I Cover The Waterfront looms in our imaginations like a fevered dream. The great Booker T on organ sets up a heat shimmer from which Van and John Lee emerge like royal travellers from some mysterious distant land bringing testimony of great import.

Some say the purpose of art is to stop time. Well, here, Van and John Lee do a wonderful job of making time eddy and meander as they dig deep into the song. They are both able to lead us away from the tyranny of everyday time into new dimensions of being.

Ships leave harbour and the coast vanishes as they voyage into the open sea. Beside the vastness of the sea humans seem small, insignificant. Yet, the sea is bound by the shore while the human imagination knows no such bounds. With their voices, their intense vocal and imaginative presence, Van and John Lee take us far beyond the mere realms of cartography and circumnavigation.

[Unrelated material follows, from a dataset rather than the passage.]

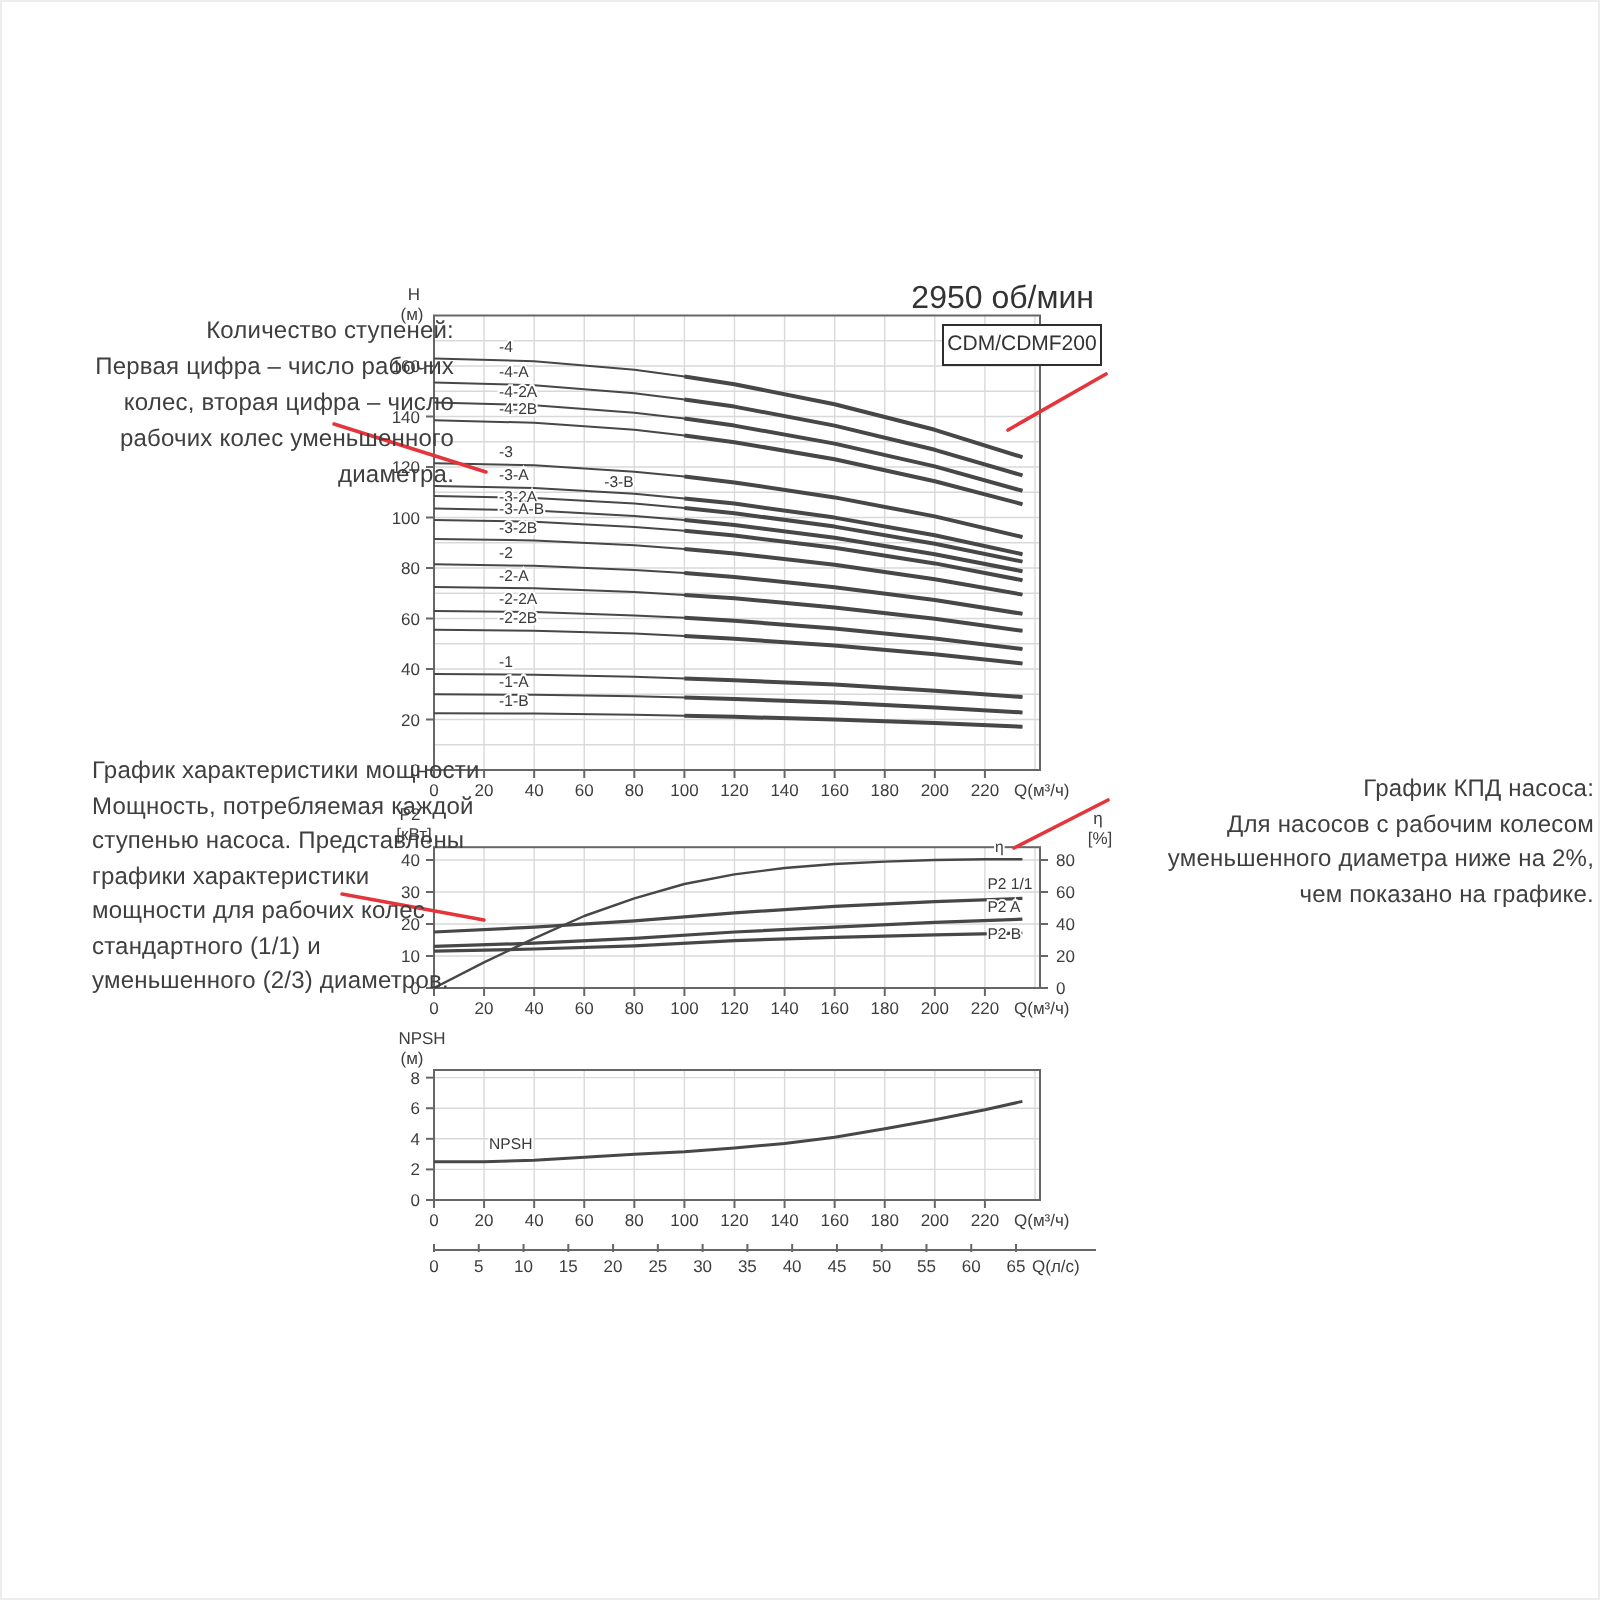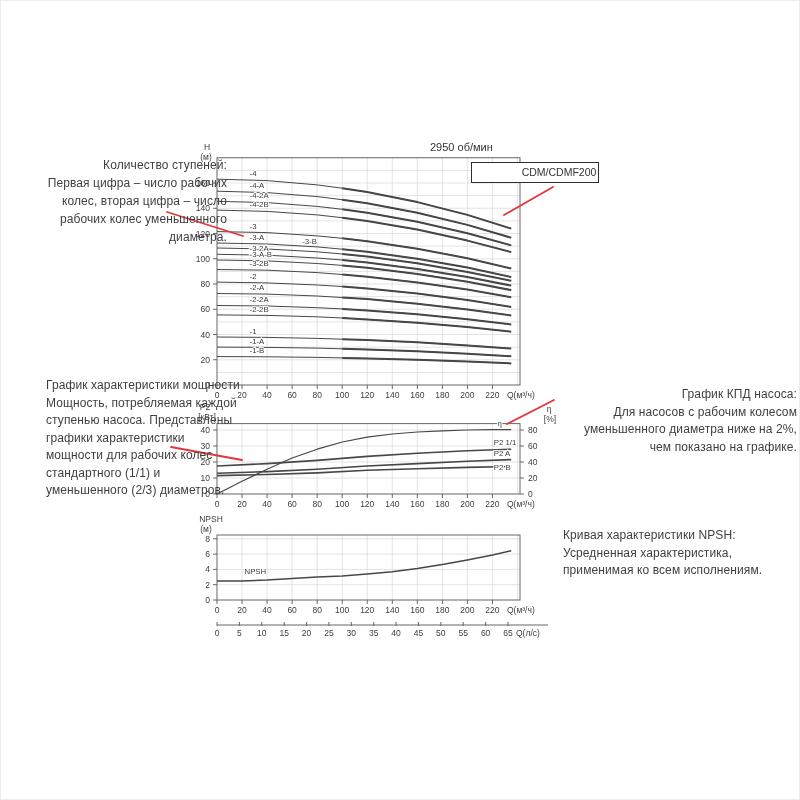"2950 об/мин" .speed { font-size: 11px -> 16px; text-align: none -> right }
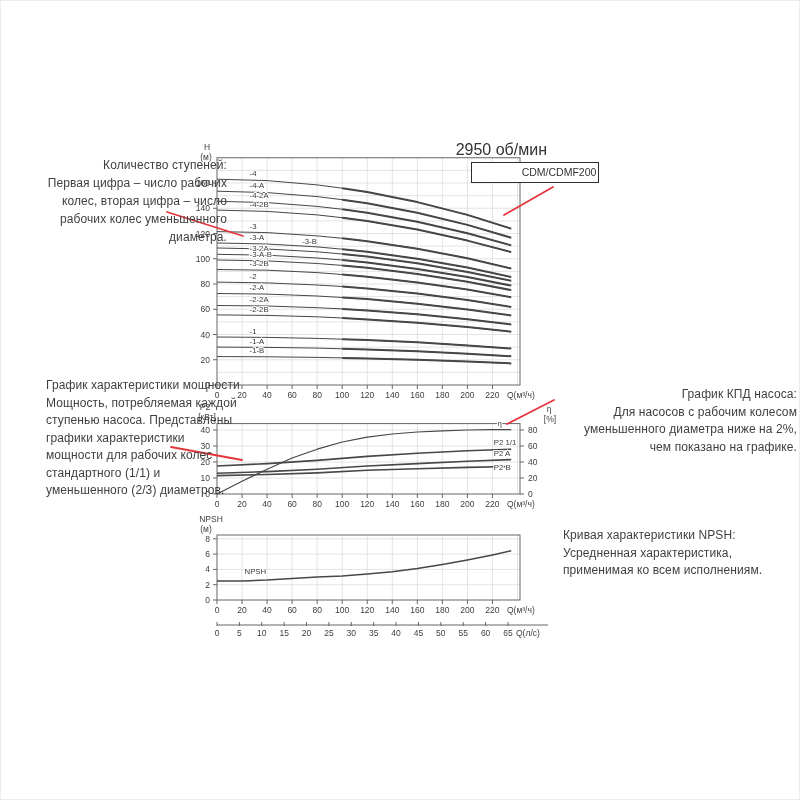"CDM/CDMF200" .model-box { padding-left: 48px -> none }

Their music at its best always opens new territory bringing us visions, emotional insights and dare one say it – mystical revelations.

They bring it on home while we are waiting.

Waiting for someone to reply to the message in a bottle thrown in the sea those many years ago.

Waiting for the knock on the door – sometimes in hope, sometimes in dread.

Waiting before you go out with seed for the sowing.

Waiting before you return carrying your sheaves.

Waiting for forgiveness.

Waiting in vain for the Raven’s return.

Waiting for the Dove to return with an Olive leaf.

Waiting for a miracle.

Waiting for Ahab to sail The Pequod, laden with Whale, back into Nantucket.

Waiting for Godot.

Waiting for The Dodgers to come home to Brooklyn.

Waiting for this terrible day to become tomorrow.

Waiting for the slow train coming around the bend.

Waiting for the full moon to rise.

Waiting for two riders to approach.

Waiting for the barkeep to pour one scotch, one bourbon, one beer.

Waiting for the foghorn to blow.

Waiting for the dawn to break.

Waiting for the wind to howl.

Waiting for the circle to be unbroken.

We are all waiting. Waiting. Waiting.

Whatever you are waiting for I hope it will have been worth the wait.

And, as each of us waits, for our own reasons, the music of Van Morrison and John Lee Hooker lends us peace and perspective.

Notes:

The version of I Cover The Waterfront featured here comes from the John Lee Hooker record, ‘Mr Lucky’. I’m sure of few things but I am sure you can never have too many John Lee Hooker records.

This post largely written on the decks of the M/S Lily and S/S Ukkopekka as they sailed in blazing sunshine between Turku, the Island of Vepsa and the town of Naantali in Finland.